Published by Melbourne Books

Sculptures of Melbourne cover

“…providing an effuse and accessible discussion on public sculpture’s relationship with the urban environment…”

Sebastian Dewhurst, National Trust of Australia (Victoria) Issue 3 2015

“I love books that guide me to look at my city with fresh eyes, and this one inspires me to get out there with my camera and photograph my favourites just as Holsworth has done.”

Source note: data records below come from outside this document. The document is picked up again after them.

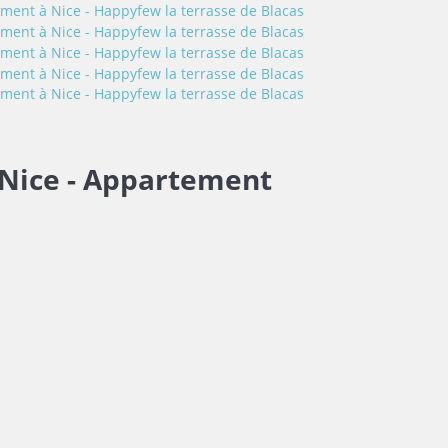
Nice -
Appartement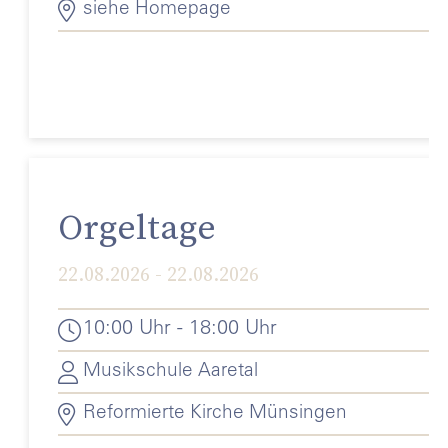
siehe Homepage
Orgeltage
22.08.2026 - 22.08.2026
10:00 Uhr - 18:00 Uhr
Musikschule Aaretal
Reformierte Kirche Münsingen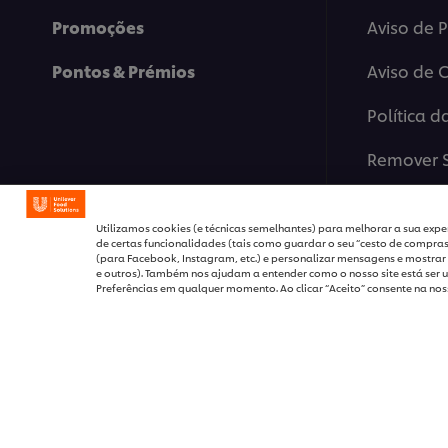
Promoções
Aviso de 
Pontos & Prémios
Aviso de 
Política d
Remover S
Gestão de
Utilizamos cookies (e técnicas semelhantes) para melhorar a sua exper
de certas funcionalidades (tais como guardar o seu “cesto de compras”
Contacte-
(para Facebook, Instagram, etc.) e personalizar mensagens e mostrar 
e outros). Também nos ajudam a entender como o nosso site está ser u
suporte.u
Preferências em qualquer momento. Ao clicar “Aceito” consente na noss
Acessibil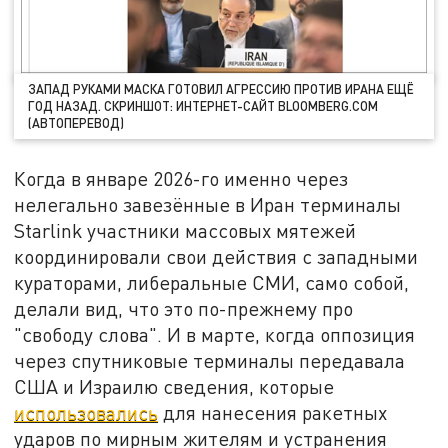
ЗАПАД РУКАМИ МАСКА ГОТОВИЛ АГРЕССИЮ ПРОТИВ ИРАНА ЕЩЁ
ГОД НАЗАД. СКРИНШОТ: ИНТЕРНЕТ-САЙТ BLOOMBERG.COM
(АВТОПЕРЕВОД)
Когда в январе 2026-го именно через
нелегально завезённые в Иран терминалы
Starlink участники массовых мятежей
координировали свои действия с западными
кураторами, либеральные СМИ, само собой,
делали вид, что это по-прежнему про
"свободу слова". И в марте, когда оппозиция
через спутниковые терминалы передавала
США и Израилю сведения, которые
использовались
для нанесения ракетных
ударов по мирным жителям и устранения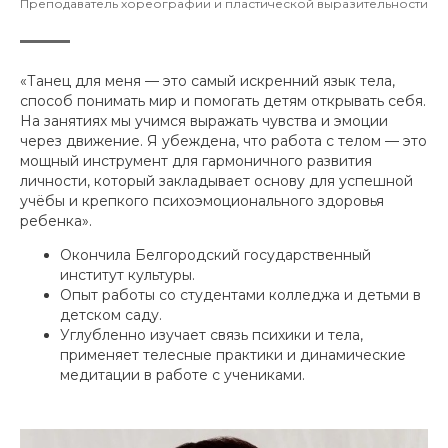
Преподаватель хореографии и пластической выразительности
«Танец для меня — это самый искренний язык тела,
способ понимать мир и помогать детям открывать себя.
На занятиях мы учимся выражать чувства и эмоции
через движение. Я убеждена, что работа с телом — это
мощный инструмент для гармоничного развития
личности, который закладывает основу для успешной
учёбы и крепкого психоэмоционального здоровья
ребенка».
Окончила Белгородский государственный
институт культуры.
Опыт работы со студентами колледжа и детьми в
детском саду.
Углубленно изучает связь психики и тела,
применяет телесные практики и динамические
медитации в работе с учениками.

Lisa Hill, ANZ LitLovers LitBlog

Sculptures of Melbourne explores major changes in the nature of public sculpture. When Melbourne was established, sculpture was heavily influenced by the colonial legacy of neo-classical bronze and marble statues. From 1980 onwards, public sculpture changed dramatically, not only in style but in materials, location and sheer numbers. This book, which includes controversial modernist sculptures such as ‘The Yellow Peril’ as well as unofficial laneway installations, tells the story of how the shifting trends in public sculpture moved from a classical style, to commemorative, to a corporate modernist style, to being integrated into urban design, and finally evolving into a contemporary style, which is non-traditional and temporary.

Hardback 210x190mm

Colour photos throughout 224 pages


10 responses to “Sculptures of Melbourne

  • Book Launch | Black Mark

    […] Sculptures of Melbourne […]

  • Kerry Allen

    Hi, the ISBN is wrong, it should be 9781922129697

  • Mark Holsworth

    You are right Kerry. I must correct it. Is it incorrect in the original media release? I must check that out. Thanks.

  • Kerry Allen

    I think the media release was right, can’t remember now where I checked it!

  • James

    Congratulations again, Mark. I’ve just given it a mention here:

  • Mark Holsworth

    Cheers James and that’s for the instagram plug.

  • mark jones

    Hi bronze is not as bad as it may seem as 75 % is from recycled bronze and copper and it is never thrown away in the same way other materials are and it is not in short supply . it may be energy intensive to produce but so is a can of paint or a tin of beans

    • Mark Holsworth

      Lots of recycled sculptures, as well as sculptor’s material. Sculptor’s clay is always recycled. I haven’t seen any environmental analysis of the impact of different types of sculptures.

  • paul Forrest

    Hi Mark, I am just trying to find out if you uncovered any evidence that the the inspiration for the statues of the child leading the lions comes from the Bible verse in Isa 11:6,… and the leopard shall lie down with the kid;
    and the calf and the young lion and the fatling together;
    and a little child shall lead them.
    I would very much like to know.

    • Mark Holsworth

      Hi Paul, No evidence of that but I’m sure that those verses would have been on people’s minds at the time; the meaning in allegorical works piles up. Bruce Scates (A Place to Remember, 2009) says that the child was a symbol of the future, as well as, a tribute to the school children’s effort in raising funds for the Shrine.